For clinical decision-making and documentation purposes we have developed techniques to extract, label and analyze the coronary vasculature from arteriograms in an automated, quantitative manner. Advanced image processing techniques were applied to extract and analyze the vasculatures from non-subtracted arteriograms while artificial intelligence techniques were employed to assign anatomical labels. Lumen diameters of 11 phantom vessels were assessed with an accuracy of 0.27 +/- 0.19 mm (dtrue = 0.45 + 0.92dmeasured; r > 0.99) and 0.21 +/- 0.15 mm (dtrue = 0.42 + 0.91dmeasured; r > 0.99), from cine and digital images, respectively. We collected a total of 15 routinely acquired cine-arteriograms showing 74 vessel segments with 18 stenoses (severity larger than 30% assessed quantitatively), and 53 digital arteriograms showing 236 vessel segments with 69 stenoses. From the cine arteriograms we extracted 64 (86%) of the vessel segments without manual correction and 196 (83%) from the digital arteriograms. Repeated analysis (3 times) of the arteriograms by the same operator resulted in a standard deviation of the mean segment diameters (precision) of 0.064 mm for the cine-images and 0.020 mm for the digital images, while the standard deviations in the measurement of the minimal luminal diameter of the observed stenoses were 0.020 mm and 0.019 mm, respectively. The LAD artery, the septal and diagonal branches were correctly identified automatically in 86% of the segments. From these evaluations we conclude that our automated approach provides reliable tools for the assessment of multi-vessel disease, both in an off- and on-line environment.

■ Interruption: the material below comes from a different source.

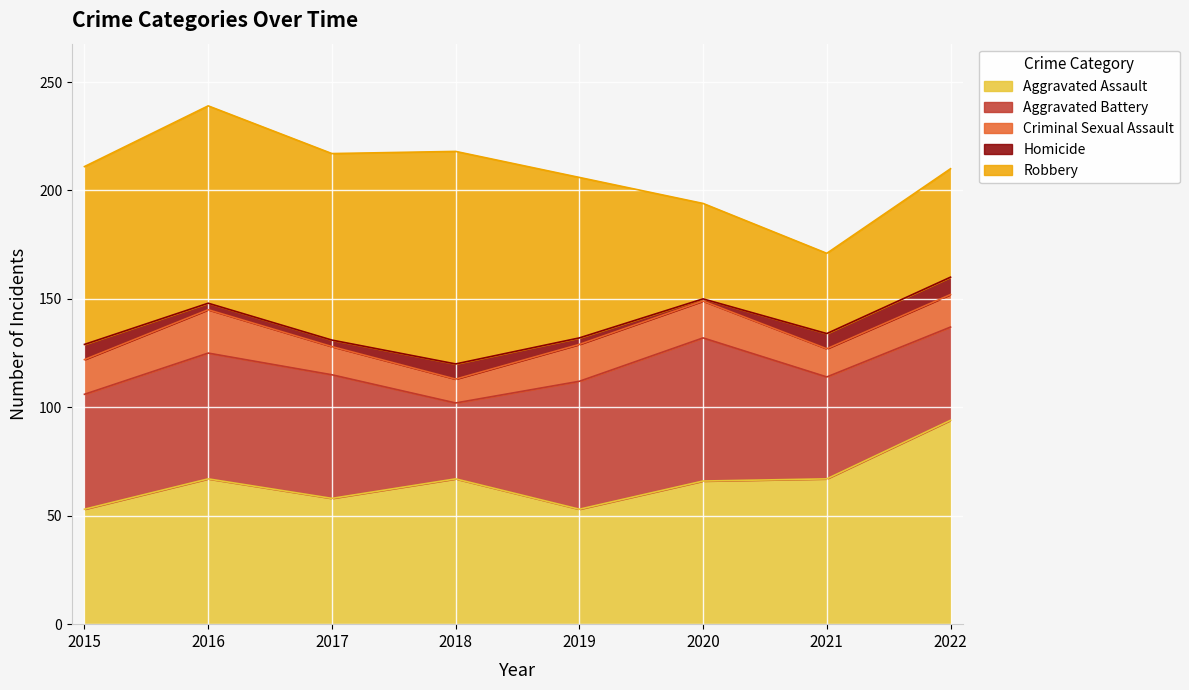

Count the Criminal Sexual Assault values in the range 13 to 17.

6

为了临床决策和记录的目的,我们已经开发出技术,以自动、定量的方式从动脉造影中提取、标记和分析冠状动脉血管系统。先进的图像处理技术被用于从未减影的动脉造影中提取和分析血管系统,同时采用人工智能技术来分配解剖学标签。对11个模拟血管的管腔直径进行了评估,从电影图像和数字图像中得到的评估精度分别为0.27±0.19毫米(真实直径dtrue = 0.45 + 0.92×测量直径dmeasured;r > 0.99)和0.21±0.15毫米(真实直径dtrue = 0.42 + 0.91×测量直径dmeasured;r > 0.99)。我们总共收集了15份常规采集的电影动脉造影,显示74个血管节段,其中有18处狭窄(定量评估严重程度大于30%),以及53份数字动脉造影,显示236个血管节段,其中有69处狭窄。从电影动脉造影中,我们在无需人工校正的情况下提取了64个(86%)血管节段,从数字动脉造影中提取了196个(83%)血管节段。同一名操作人员对动脉造影进行重复分析(3次),电影图像的平均节段直径(精度)的标准偏差为0.064毫米,数字图像为0.020毫米,而观察到的狭窄处最小管腔直径测量的标准偏差分别为0.020毫米和0.019毫米。左前降支动脉、间隔支和对角支在86%的节段中被自动正确识别。从这些评估中我们得出结论,我们的自动化方法为在离线和在线环境中评估多支血管疾病提供了可靠的工具。